Format the records below as a Markdown table with the columns Row and Line. Give each line of the records its own numbered row, and leave out blank lines.

━━━━━━

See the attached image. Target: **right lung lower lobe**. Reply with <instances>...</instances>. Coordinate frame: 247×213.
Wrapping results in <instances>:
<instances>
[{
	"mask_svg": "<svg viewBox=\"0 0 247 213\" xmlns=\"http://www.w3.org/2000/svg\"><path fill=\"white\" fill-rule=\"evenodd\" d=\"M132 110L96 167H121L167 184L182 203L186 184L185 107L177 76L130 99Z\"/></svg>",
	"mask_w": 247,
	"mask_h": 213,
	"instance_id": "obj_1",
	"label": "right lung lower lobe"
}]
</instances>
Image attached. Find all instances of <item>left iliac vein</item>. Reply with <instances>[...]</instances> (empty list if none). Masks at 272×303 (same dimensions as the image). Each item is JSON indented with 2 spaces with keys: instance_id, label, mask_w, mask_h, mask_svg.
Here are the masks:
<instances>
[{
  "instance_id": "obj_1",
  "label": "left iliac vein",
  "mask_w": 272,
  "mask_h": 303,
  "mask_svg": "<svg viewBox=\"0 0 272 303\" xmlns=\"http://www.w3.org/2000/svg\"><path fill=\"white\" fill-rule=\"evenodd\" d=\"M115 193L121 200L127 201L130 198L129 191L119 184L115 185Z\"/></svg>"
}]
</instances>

━━━━━━

Exercise response =>
| Row | Line |
|---|---|
| 1 | See the attached image. Target: **right lung lower lobe**. Reply with <instances>...</instances>. Coordinate frame: 247×213. |
| 2 | Wrapping results in <instances>: |
| 3 | <instances> |
| 4 | [{ |
| 5 | 	"mask_svg": "<svg viewBox=\"0 0 247 213\" xmlns=\"http://www.w3.org/2000/svg\"><path fill=\"white\" fill-rule=\"evenodd\" d=\"M132 110L96 167H121L167 184L182 203L186 184L185 107L177 76L130 99Z\"/></svg>", |
| 6 | 	"mask_w": 247, |
| 7 | 	"mask_h": 213, |
| 8 | 	"instance_id": "obj_1", |
| 9 | 	"label": "right lung lower lobe" |
| 10 | }] |
| 11 | </instances> |
| 12 | Image attached. Find all instances of <item>left iliac vein</item>. Reply with <instances>[...]</instances> (empty list if none). Masks at 272×303 (same dimensions as the image). Each item is JSON indented with 2 spaces with keys: instance_id, label, mask_w, mask_h, mask_svg. |
| 13 | Here are the masks: |
| 14 | <instances> |
| 15 | [{ |
| 16 |   "instance_id": "obj_1", |
| 17 |   "label": "left iliac vein", |
| 18 |   "mask_w": 272, |
| 19 |   "mask_h": 303, |
| 20 |   "mask_svg": "<svg viewBox=\"0 0 272 303\" xmlns=\"http://www.w3.org/2000/svg\"><path fill=\"white\" fill-rule=\"evenodd\" d=\"M115 193L121 200L127 201L130 198L129 191L119 184L115 185Z\"/></svg>" |
| 21 | }] |
| 22 | </instances> |